Case 4 - Single-Gene Dominant
The iModulon contains one specific gene with a gene weight at least twice as large as the next closest gene, does not fall into Case 2 - Genomic, and contains only the one highly-weighted genes, or at most 5 other genes with gene weights very close to the iModulon’s threshold
- Rule #1: Name the iModulon after the dominant gene (e.g. the “ymdG” iModulon consists solely of the ymdG gene)
Case 5 - Uncharacterized
The iModulon does not meet any of the previous criteria for naming
- Rule #1: Name the iModulon “UC-#” (short for “Uncharacterized”), with the number incrementing for each uncharacterized iModulon.

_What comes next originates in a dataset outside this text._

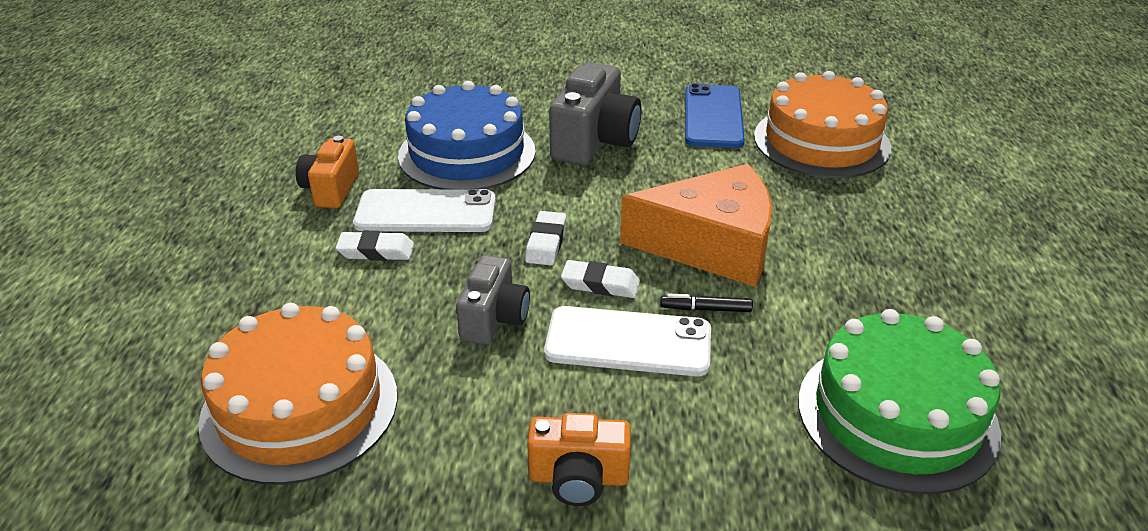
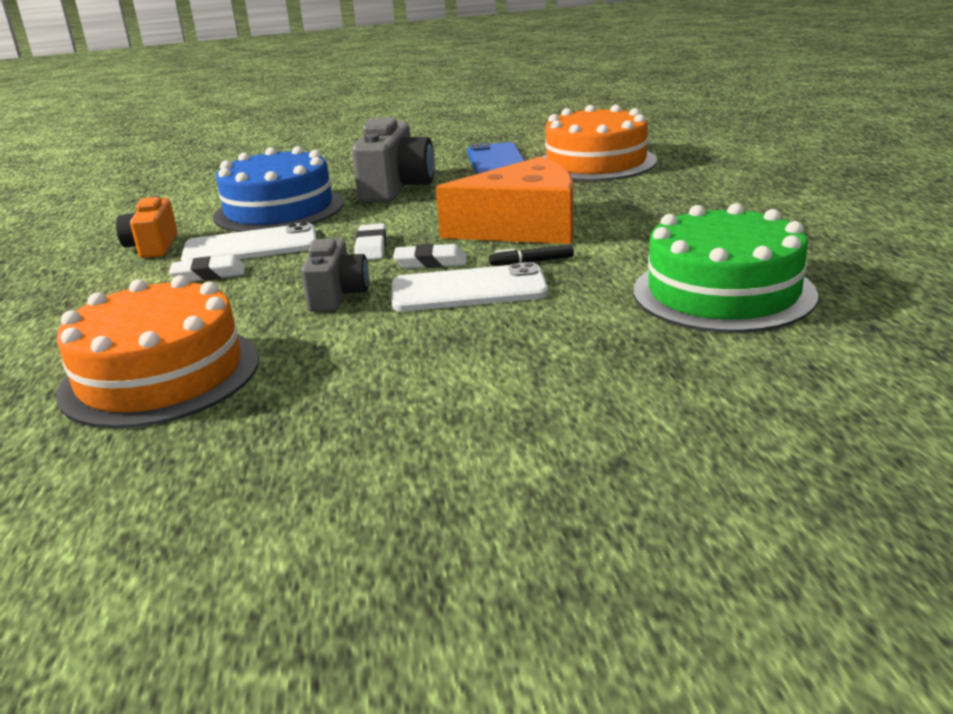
camera: 10 degrees left, 10 degrees down
(578, 478) = (451, 372): orange camera -> none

Compiling the K-12 public dataset
Data was compiled from NCBI SRA as described previously (Sastry et al., 2021b). Initially, all data annotated as RNA-seq for E. coli was inspected. RNA-seq samples were discarded if the strain was not from a K-12 strain, if the strain was missing, or if the type of experiment was not actually RNA-seq. After initial curation, data was processed and quality controlled as described previously, and iModulons were computed in the same manner as described above.
Data and Code Availability
All data and codes are available at https://github.com/SBRG/precise1k.
Supplemental Figures
Footnotes
This manuscript has been modified to reflect an updated/expanded version of the underlying dataset. The analyses in the manuscript have been repeated on this larger dataset. Certain figures have been modified for clarity. A section on use cases for the dataset has also been added.